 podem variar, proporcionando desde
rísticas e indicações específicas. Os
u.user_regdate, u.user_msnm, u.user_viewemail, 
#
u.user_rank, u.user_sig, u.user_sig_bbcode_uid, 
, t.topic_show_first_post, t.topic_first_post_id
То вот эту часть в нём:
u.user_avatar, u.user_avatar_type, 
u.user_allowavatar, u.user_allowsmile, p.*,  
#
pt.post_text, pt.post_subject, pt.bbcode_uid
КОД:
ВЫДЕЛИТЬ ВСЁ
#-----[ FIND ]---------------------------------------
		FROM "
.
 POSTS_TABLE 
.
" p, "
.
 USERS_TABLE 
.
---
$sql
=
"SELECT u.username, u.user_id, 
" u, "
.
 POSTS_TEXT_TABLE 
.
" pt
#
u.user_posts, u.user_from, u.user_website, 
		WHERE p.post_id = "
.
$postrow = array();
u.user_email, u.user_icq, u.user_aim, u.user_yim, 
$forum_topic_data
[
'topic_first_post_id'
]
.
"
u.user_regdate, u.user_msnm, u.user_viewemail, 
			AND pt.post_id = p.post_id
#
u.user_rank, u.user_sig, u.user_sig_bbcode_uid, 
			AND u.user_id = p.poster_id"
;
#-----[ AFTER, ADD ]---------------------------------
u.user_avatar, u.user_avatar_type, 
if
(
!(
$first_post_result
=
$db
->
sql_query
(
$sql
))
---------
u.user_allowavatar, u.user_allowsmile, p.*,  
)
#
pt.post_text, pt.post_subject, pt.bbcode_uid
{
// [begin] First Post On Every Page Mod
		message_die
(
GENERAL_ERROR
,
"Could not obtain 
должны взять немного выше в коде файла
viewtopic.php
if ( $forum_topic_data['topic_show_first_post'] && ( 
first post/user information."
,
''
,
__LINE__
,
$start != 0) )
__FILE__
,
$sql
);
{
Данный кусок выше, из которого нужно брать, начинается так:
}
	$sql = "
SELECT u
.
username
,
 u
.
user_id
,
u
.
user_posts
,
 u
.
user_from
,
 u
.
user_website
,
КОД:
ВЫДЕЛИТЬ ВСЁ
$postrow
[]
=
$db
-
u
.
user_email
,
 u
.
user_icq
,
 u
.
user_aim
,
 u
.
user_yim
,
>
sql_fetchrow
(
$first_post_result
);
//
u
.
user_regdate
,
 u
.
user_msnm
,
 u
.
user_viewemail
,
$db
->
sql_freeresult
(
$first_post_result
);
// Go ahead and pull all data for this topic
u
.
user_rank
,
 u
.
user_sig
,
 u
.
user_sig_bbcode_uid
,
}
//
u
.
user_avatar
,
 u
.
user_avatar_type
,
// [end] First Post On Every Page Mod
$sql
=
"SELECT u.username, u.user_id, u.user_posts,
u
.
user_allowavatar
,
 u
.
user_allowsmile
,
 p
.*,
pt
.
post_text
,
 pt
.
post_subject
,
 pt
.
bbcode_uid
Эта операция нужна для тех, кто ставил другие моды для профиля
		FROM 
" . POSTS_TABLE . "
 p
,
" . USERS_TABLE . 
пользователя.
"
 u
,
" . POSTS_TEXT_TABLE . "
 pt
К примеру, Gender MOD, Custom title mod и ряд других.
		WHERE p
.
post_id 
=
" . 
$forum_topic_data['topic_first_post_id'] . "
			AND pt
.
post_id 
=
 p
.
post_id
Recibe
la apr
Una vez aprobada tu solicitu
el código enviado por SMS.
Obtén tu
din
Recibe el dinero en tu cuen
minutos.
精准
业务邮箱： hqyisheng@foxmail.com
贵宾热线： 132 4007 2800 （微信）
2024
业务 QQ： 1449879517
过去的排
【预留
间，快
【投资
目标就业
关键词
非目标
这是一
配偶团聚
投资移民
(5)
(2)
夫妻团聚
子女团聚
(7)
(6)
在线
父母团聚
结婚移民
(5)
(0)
--
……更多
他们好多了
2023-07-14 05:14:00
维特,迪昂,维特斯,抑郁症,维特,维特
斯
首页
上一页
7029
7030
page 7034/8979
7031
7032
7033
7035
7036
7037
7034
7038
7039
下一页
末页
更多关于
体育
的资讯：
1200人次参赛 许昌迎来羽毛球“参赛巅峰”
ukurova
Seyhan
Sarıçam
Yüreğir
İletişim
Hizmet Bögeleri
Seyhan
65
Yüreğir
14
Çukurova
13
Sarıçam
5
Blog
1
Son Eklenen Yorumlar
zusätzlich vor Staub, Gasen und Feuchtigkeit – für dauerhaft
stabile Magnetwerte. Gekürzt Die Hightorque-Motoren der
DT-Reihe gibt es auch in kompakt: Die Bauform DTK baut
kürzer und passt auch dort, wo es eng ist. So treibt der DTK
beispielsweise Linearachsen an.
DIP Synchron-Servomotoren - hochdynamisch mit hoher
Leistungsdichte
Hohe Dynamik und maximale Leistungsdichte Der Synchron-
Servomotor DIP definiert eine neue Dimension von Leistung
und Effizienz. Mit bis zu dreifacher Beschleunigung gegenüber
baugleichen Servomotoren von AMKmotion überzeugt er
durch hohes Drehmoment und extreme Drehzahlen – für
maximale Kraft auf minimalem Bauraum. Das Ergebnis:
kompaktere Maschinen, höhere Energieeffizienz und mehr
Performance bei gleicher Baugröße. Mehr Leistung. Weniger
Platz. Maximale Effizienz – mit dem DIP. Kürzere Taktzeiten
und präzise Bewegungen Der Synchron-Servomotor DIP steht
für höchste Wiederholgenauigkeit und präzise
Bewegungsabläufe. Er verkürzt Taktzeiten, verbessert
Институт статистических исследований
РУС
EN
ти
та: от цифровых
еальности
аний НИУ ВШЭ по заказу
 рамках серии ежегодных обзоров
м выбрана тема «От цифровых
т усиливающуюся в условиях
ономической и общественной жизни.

— TO DO —
Look through the listing above and copy each line where the string "SELECT" occurs.

— RESULT FOR THIS TASK —
"SELECT u.username, u.user_id, 
SELECT u
"SELECT u.username, u.user_id, u.user_posts,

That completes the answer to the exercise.